MOE Key Laboratory of Spectrochemical Analysis and Instrumentation, State Key Laboratory of Physical Chemistry of Solid Surfaces, iChEM, College of Chemistry and Chemical Engineering, Xiamen University, Xiamen 361005, China.
Department of Physics, Research Institute for Biomimetics and Soft Matter, Xiamen University, Xiamen 361005, China.
Nat Commun. 2017 May 24;8:15447. doi: 10.1038/ncomms15447.
Surface molecular information acquired in situ from a catalytic process can greatly promote the rational design of highly efficient catalysts by revealing structure-activity relationships and reaction mechanisms. Raman spectroscopy can provide this rich structural information, but normal Raman is not sensitive enough to detect trace active species adsorbed on the surface of catalysts.
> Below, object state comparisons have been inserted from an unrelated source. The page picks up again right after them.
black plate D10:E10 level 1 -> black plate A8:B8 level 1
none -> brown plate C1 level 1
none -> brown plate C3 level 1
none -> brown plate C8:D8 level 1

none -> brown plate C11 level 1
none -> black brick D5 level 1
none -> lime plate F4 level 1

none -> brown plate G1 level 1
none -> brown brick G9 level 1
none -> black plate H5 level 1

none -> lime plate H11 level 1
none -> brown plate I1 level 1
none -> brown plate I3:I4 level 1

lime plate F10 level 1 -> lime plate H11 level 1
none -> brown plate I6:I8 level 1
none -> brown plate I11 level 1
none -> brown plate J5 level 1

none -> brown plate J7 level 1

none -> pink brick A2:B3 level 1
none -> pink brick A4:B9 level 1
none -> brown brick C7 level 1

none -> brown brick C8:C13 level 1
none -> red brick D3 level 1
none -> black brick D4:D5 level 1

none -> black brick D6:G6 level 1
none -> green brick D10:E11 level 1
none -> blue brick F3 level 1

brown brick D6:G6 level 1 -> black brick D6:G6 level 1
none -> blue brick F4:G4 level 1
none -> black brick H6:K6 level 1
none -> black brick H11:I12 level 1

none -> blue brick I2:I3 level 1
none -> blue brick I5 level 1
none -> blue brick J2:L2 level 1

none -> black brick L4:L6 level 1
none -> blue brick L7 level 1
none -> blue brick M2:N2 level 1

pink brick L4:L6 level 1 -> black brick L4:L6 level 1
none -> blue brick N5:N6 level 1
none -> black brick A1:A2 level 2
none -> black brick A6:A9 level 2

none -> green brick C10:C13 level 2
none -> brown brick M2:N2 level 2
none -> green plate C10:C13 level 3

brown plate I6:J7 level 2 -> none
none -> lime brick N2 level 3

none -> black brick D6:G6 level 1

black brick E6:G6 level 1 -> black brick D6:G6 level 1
Here we develop a general method for in situ monitoring of heterogeneous catalytic processes through shell-isolated nanoparticle-enhanced Raman spectroscopy (SHINERS) satellite nanocomposites (Au-core silica-shell nanocatalyst-satellite structures), which are stable and have extremely high surface Raman sensitivity. By combining operando SHINERS with density functional theory calculations, we identify the working mechanisms for CO oxidation over PtFe and Pd nanocatalysts, which are typical low- and high-temperature catalysts, respectively. Active species, such as surface oxides, superoxide/peroxide species and Pd-C/Pt-C bonds are directly observed during the reactions. We demonstrate that in situ SHINERS can provide a deep understanding of the fundamental concepts of catalysis.
从催化过程中获得的表面分子信息可以通过揭示结构-活性关系和反应机理,极大地促进高效催化剂的合理设计。拉曼光谱可以提供这种丰富的结构信息,但普通拉曼对检测吸附在催化剂表面的痕量活性物种不够敏感。在这里,我们通过壳层隔离纳米粒子增强拉曼光谱 (SHINERS) 卫星纳米复合材料 (Au 核硅壳纳米催化剂-卫星结构) 开发了一种用于原位监测多相催化过程的通用方法,该方法稳定且具有极高的表面拉曼灵敏度。通过将 operando SHINERS 与密度泛函理论计算相结合,我们确定了 CO 在 PtFe 和 Pd 纳米催化剂上氧化的工作机制,它们分别是典型的低温和高温催化剂。在反应过程中直接观察到表面氧化物、超氧化物/过氧化物物种和 Pd-C/Pt-C 键等活性物质。我们证明,原位 SHINERS 可以深入了解催化的基本概念。